* _Exercise tasks_:
1: Could you transcribe everything in the inquiry text from "In 2000, the" down to "has been alleged."?
2: Can you condense the paragraph of the inquiry text that begins "He spent about an hour" into a shorter version that keeps its main facts?

** Start of Document text **

In 2000, the inquiry heard, Mr. Henley was assigned to assist Coquitlam with their flagging Pickton file. He did anything but help, it has been alleged.
In one extraordinary episode, characterized by a lawyer representing the Downtown Eastside community (where Pickton trolled for victims) as “quite contrary to police practice and possibly amounting to sabotage,” Mr. Henley made a solo trip to the Pickton farm, without telling his colleagues. He secretly met with Pickton a year before the killer’s arrest; Pickton was still murdering women. It was “like really, very much a social visit,” Mr. Henley would recall, in an interview conducted prior to his inquiry appearance.
He spent about an hour with Robert Pickton, wandering his cluttered property and looking at old cars. Incredibly, he told Pickton about a confidential police informant, a man who had shocking, incriminating knowledge of him. Mr. Henley also revealed to the suspect the name of another potential informant, a woman who eventually testified against Pickton at his murder trial.
Did you consider whether or not you were putting a potential informant … at risk?
“Did you consider whether or not you were putting a potential informant … at risk?” senior commission counsel Art Vertlieb asked Mr. Henley, on May 14.

** End of Document text **
** Start of Stored records **

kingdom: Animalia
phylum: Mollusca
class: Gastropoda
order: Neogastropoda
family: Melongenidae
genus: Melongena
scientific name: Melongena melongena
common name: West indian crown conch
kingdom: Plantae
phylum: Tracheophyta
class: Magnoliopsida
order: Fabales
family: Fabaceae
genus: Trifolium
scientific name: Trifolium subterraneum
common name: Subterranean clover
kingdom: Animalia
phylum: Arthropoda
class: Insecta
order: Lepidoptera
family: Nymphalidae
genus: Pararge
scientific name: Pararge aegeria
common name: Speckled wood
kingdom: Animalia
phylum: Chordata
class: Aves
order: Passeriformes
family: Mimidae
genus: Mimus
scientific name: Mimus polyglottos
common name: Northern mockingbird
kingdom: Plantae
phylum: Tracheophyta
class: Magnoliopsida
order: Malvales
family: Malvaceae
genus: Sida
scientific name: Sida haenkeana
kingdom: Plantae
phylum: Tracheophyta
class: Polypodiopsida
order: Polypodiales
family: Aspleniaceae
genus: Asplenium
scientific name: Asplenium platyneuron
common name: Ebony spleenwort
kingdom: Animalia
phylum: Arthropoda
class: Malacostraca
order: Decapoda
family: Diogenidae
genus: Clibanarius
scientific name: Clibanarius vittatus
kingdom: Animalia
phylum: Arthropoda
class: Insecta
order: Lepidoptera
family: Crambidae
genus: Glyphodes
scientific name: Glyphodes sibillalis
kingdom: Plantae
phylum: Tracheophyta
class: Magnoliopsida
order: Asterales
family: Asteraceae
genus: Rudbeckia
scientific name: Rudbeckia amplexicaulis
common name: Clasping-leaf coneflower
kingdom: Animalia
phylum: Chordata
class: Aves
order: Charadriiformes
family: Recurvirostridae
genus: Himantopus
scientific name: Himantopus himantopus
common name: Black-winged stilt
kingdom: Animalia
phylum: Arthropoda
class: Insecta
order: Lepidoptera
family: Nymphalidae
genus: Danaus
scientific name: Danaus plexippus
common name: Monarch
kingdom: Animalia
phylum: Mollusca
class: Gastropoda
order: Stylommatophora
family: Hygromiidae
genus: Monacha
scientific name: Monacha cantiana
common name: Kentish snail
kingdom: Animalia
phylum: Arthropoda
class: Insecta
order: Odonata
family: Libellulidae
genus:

** End of Stored records **

* _Exercise solutions_:
1:
In 2000, the inquiry heard, Mr. Henley was assigned to assist Coquitlam with their flagging Pickton file. He did anything but help, it has been alleged.

2: Mr. Henley spent about an hour with Robert Pickton, walking his cluttered property and looking at old cars. He told Pickton about a confidential police informant who had shocking, incriminating knowledge of him. He also gave Pickton the name of another potential informant, a woman who later testified against Pickton at his murder trial.